Brief A: In the dictionary entry for "adust," how does sense 2a define the word?
Brief B: Carry on the dictionary entry for "adust" past its final quotation.

Text section:
◆ ◆ ◆
1973 Harvard Theol. Rev. 66 299 An imbalance of the humors caused black bile to become ‘adust’, the fumes of which rose to the brain, disordering the intellect and causing insanity.
2009 A. Ellis Old Age, Masculinity, & Early Mod. Drama ii. 61 The melancholy that resulted was not earthy (cold and dry, provoking sluggishness), but adust (hot and dry, provoking passion).
†b. Originally: affected with, or having a temperament determined by, adust humours (see sense 1a). In later use: having a melancholy character or appearance; gloomy; sallow. Obs.
c1460 Lydgate Minor Poems(1934) ii. 737 (MED), The coleryk man..Drye and adust and a gret wastour.
1556 T. Hill tr. B. Cocles Brief Epitomye Phisiognomie sig. D.iiii, That face whiche denteth somwhat in, and is more leane then grosse, declareth that man to be iniuriouse, enuiouse, deceatfull,..vayne, very simple, and of a dull vnderstandyng, and somtyme a murtherer, especiallye if he be adust wanne or yelowesh in colour as Cocles knewe the lyke.
1605 A. Munday tr. G. Affinati Dumbe Diuine Speaker 228 Whereon it happeneth, that cholericke men (being adust and fierie by nature) when they are in heate, they cannot pronounce perfectly.
1659 E. Gayton Art Longevity xiv. 30 If by complexion men adust (that's sad) Or splenatick, do like this beveridge bad.
1728 Pope Dunciad ii. 21 No meagre, muse-rid mope, adust and thin.
1794 T. Holcroft Adventures Hugh Trevor I. iii. 18 My aunt was..of an adust complection, atrabilarious in look and temper, thirty-four, and two years older than Mr. Elford.
1820 W. Irving Sketch Bk. II. 91 That plodding spirit with which men of adust temperament follow up any tract of study.
1880 Athenæum 27 Mar. 414/2 The tall, somewhat adust and worn woman standing by a table.
2.
a. Burnt, scorched; desiccated by exposure to strong heat; parched. Also fig. Now rare.
?a1425 tr. Guy de Chauliac Grande Chirurgie(N.Y. Acad. Med.) f. 83 (MED), R[ecipe]..carabel aduste, And þat is rede erþe as smal as grauel.
?a1425 tr. Guy de Chauliac Grande Chirurgie(N.Y. Acad. Med.) f. 93b/a, Alum combust & a drie cucurbita adust [L. adusta; ?c1425 Paris ybrente].
◆ ◆ ◆
Listed records:
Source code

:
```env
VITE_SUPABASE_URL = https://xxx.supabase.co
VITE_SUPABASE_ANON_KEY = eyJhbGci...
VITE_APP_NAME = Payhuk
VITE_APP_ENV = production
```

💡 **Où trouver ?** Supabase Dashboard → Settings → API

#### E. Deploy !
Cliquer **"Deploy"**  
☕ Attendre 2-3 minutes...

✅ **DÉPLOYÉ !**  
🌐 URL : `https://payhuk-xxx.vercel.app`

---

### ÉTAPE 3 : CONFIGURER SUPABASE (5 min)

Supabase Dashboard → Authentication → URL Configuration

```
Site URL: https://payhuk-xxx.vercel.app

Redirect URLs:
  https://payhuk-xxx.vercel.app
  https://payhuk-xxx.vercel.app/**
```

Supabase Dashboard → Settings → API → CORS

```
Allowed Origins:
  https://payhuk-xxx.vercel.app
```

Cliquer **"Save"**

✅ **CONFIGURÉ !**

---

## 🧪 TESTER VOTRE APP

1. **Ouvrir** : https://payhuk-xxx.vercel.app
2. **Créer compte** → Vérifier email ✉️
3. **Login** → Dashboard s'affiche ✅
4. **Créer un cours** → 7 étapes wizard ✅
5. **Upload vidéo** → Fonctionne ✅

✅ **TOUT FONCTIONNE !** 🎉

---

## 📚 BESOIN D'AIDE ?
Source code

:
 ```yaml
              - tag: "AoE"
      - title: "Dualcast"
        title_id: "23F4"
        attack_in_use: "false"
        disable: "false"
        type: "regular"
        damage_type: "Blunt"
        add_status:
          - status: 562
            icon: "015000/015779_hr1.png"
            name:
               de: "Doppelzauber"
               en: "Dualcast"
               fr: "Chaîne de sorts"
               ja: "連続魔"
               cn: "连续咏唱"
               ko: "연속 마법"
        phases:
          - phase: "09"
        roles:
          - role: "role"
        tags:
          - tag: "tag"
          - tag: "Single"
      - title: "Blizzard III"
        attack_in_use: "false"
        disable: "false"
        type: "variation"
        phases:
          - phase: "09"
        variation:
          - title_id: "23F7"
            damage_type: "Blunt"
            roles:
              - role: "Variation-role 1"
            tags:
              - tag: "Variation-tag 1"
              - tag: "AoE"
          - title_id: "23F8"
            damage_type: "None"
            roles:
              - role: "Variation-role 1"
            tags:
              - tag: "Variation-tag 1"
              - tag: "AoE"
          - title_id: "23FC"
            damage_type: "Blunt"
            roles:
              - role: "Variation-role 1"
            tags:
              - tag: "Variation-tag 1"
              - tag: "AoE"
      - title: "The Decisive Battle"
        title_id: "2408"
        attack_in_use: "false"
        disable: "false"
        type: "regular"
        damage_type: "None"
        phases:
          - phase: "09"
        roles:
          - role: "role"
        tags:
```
◆ ◆ ◆
Answer A: Burnt, scorched; desiccated by exposure to strong heat; parched.

Answer B:
c1487 J. Skelton tr. Diodorus Siculus Bibliotheca Historica i. 58 Nilus..renneth thurgh contrees that be aduste & hugely endryed by the feruente hete of the sonne.
1533 in tr. Erasmus Enchiridion Militis Christiani sig. av, Erasmus is the onely furbyssher Scouryng the harneys, cankred and aduste whiche neglygence had so sore fret with ruste.
1551 J. Bale Actes Eng. Votaryes: 2nd Pt. f. xliv, Lyke an adust conscyenced hypocryte.
1637 T. Nabbes Microcosmus ii. sig. C3, Provoke me no more: I am adust with rage.
1667 Milton Paradise Lost xii. 635 With torrid heat, And vapour as the Lybian Air adust.
1684 tr. T. Bonet Guide Pract. Physician vi. 179 The Vulgar now and then cure putrid Fevers by taking of adust Wine.
1709 M. Prior Poems Several Occasions(ed. 2) 168 Arcadia However streamy now, adust and dry Deny'd the Goddess Water.
1756 S. Hales in Philos. Trans. 1755(Royal Soc.) 49 327 Its more disagreeable adust taste.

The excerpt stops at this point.